It is remarkable the vast energies we exert in our attempt to avoid suffering. Painful relationships, painful memories, difficult conversations — it’s so easy, so tempting, to ignore those things that will cost us dearly if we stay with them. How many hopes abandoned, possibilities squelched, friendships withered – all because we did not surrender ourselves to the suffering they would require?

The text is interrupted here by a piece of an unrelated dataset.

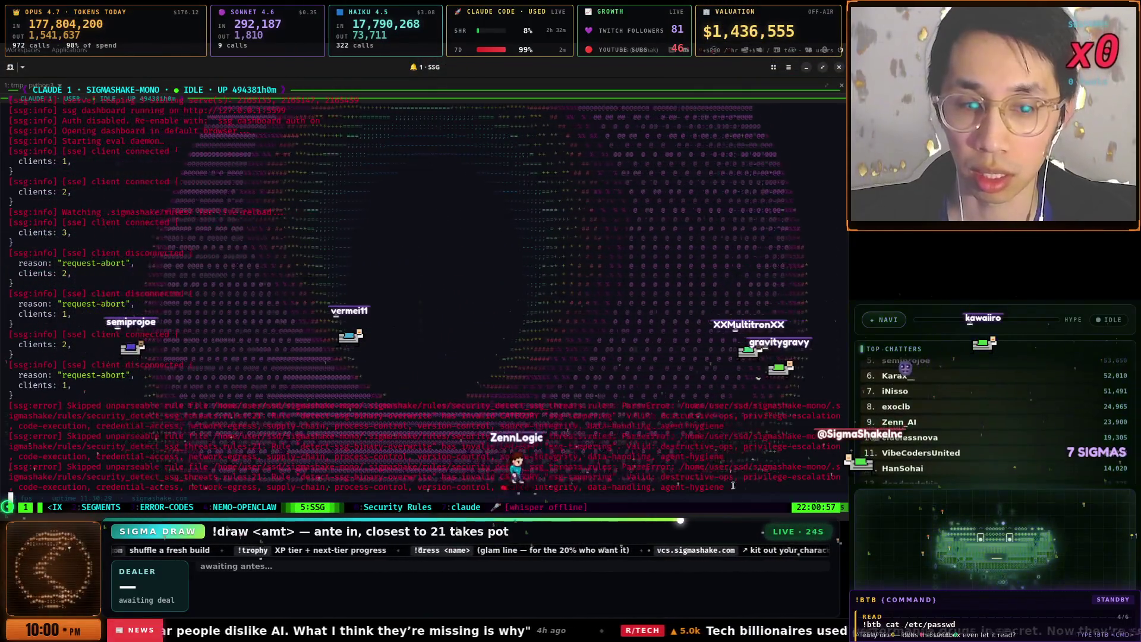
pyautogui.moveTo(12, 412); pyautogui.dragTo(25, 405)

The apostle Paul believed that one of the many signs of a genuine love was the tenacity to be patient in the midst of suffering. We cannot truly love another if we are committed to not suffering. We cannot be present with others in their suffering if we are not willing to suffer along with them. We may not know how to silence the voices of shame or how to circumvent the reality confirmed by the oncology report or how to mend a shattered dream. We, of course, cannot return a boy to his mother or cleanse the mind of foul memories. We can, however, mourn with those who mourn. We can weep. We can bear with the pain and not turn away.
The way of love will always require some manner of suffering, the willingness to lay down one’s own well-being for the good of another. Perhaps this is why marriage provides us with one of our ultimate human enactments of love. Vigen Guroian says that marriage is an act of martyrdom, and he is right. If I want to truly love Miska (and I do), it will in some measure be the death of me.
But it will also be my life. Oh the joy. We suffer, not because we’re sadists but because we are committed to the truest and highest good, for ourselves and for others. We suffer for the joy that is set before us.